_Brano fornito_
━━━

PALERMO – L’odio corre veloce sui social network, ma la giustizia non resta a guardare. La Polizia di Stato di Palermo, attraverso un’operazione mirata della Digos, ha acceso i riflettori su una preoccupante campagna di antisemitismo online, che ha portato all’iscrizione nel registro degli indagati di due persone residenti in provincia. L’accusa è pesante: propaganda e istigazione a delinquere per motivi di discriminazione razziale, etnica e religiosa, aggravata, oltre al reato di minaccia.
L’inchiesta, coordinata dalla Direzione Distrettuale Antimafia (Dda) della Procura di Palermo, è scaturita da un’attenta attività di monitoraggio condotta dalla Direzione Centrale della Polizia di Prevenzione. Gli investigatori hanno intercettato sul social media X (precedentemente noto come Twitter) una serie di post dal contenuto palesemente offensivo e minatorio nei confronti della comunità ebraica. Un fenomeno che, purtroppo, appare in crescita e che richiede una vigilanza costante da parte delle autorità competenti.
Le perquisizioni e le scoperte degli inquirenti
Sulla base degli elementi raccolti, la Procura ha delegato alla Digos l’esecuzione di una serie di perquisizioni, sia personali che informatiche, a carico dei due sospettati. Durante le operazioni sono stati rinvenuti e sequestrati diversi dispositivi elettronici, tra cui smartphone e altro materiale informatico, considerati cruciali per il prosieguo delle indagini. L’analisi di questi device si preannuncia fondamentale per ricostruire l’intera rete di contatti e le attività illecite dei due uomini.

━━━

Righe di un dataset:
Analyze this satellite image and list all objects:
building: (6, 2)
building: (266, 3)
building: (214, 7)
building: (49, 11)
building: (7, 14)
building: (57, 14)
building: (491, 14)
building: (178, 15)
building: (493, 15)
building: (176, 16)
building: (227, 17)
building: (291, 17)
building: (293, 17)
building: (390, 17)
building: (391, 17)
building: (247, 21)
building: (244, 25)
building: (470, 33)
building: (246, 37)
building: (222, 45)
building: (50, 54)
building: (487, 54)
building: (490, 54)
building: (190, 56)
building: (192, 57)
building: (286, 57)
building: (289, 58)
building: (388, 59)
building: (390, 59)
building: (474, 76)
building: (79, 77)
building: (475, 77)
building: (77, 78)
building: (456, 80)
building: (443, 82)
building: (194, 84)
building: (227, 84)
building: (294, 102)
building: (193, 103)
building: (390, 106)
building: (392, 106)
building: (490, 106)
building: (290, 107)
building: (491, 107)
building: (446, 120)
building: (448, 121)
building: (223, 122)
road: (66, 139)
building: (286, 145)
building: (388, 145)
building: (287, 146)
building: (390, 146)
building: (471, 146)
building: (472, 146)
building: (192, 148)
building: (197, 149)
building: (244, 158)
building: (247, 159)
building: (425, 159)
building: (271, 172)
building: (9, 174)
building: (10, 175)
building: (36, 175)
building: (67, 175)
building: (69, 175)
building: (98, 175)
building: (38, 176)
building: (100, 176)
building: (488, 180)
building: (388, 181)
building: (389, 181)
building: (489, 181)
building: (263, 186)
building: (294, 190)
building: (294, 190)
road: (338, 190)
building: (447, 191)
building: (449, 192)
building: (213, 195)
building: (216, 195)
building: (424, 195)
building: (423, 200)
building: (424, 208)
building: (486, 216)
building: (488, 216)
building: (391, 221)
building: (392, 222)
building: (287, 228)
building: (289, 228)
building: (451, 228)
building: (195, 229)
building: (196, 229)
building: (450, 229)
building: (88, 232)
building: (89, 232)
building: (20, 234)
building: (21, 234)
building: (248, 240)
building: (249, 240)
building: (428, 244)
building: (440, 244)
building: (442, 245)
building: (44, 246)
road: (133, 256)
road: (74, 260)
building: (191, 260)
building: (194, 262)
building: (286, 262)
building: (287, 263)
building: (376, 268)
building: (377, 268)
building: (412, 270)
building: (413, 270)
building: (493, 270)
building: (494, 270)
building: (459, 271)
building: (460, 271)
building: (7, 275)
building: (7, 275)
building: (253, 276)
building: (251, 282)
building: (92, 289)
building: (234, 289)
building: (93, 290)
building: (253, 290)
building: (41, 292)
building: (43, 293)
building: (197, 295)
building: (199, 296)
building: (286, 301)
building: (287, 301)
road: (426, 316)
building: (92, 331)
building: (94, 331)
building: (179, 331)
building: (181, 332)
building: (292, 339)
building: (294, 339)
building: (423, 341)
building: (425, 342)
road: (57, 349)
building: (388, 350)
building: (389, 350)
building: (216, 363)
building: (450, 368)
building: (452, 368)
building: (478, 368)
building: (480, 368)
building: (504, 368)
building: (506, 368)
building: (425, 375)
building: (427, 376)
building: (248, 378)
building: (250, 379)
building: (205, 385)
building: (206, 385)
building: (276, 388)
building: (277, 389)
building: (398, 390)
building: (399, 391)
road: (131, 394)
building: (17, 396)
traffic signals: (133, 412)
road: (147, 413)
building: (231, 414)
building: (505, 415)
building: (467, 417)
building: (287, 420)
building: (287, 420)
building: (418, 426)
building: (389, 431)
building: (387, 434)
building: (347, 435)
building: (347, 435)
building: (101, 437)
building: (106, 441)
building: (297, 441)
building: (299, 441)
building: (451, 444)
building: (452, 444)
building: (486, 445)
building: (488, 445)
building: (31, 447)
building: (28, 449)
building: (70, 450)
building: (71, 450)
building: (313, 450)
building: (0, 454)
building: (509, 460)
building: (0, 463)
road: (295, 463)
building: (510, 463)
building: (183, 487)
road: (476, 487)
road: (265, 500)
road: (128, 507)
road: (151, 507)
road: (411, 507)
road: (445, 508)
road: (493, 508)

━━━

_Compito da svolgere_
Per favore, indica su quale social network gli investigatori hanno intercettato i post secondo l'articolo sull'inchiesta per antisemitismo a Palermo.

_Risultato dell'esercizio_
Su X, precedentemente noto come Twitter.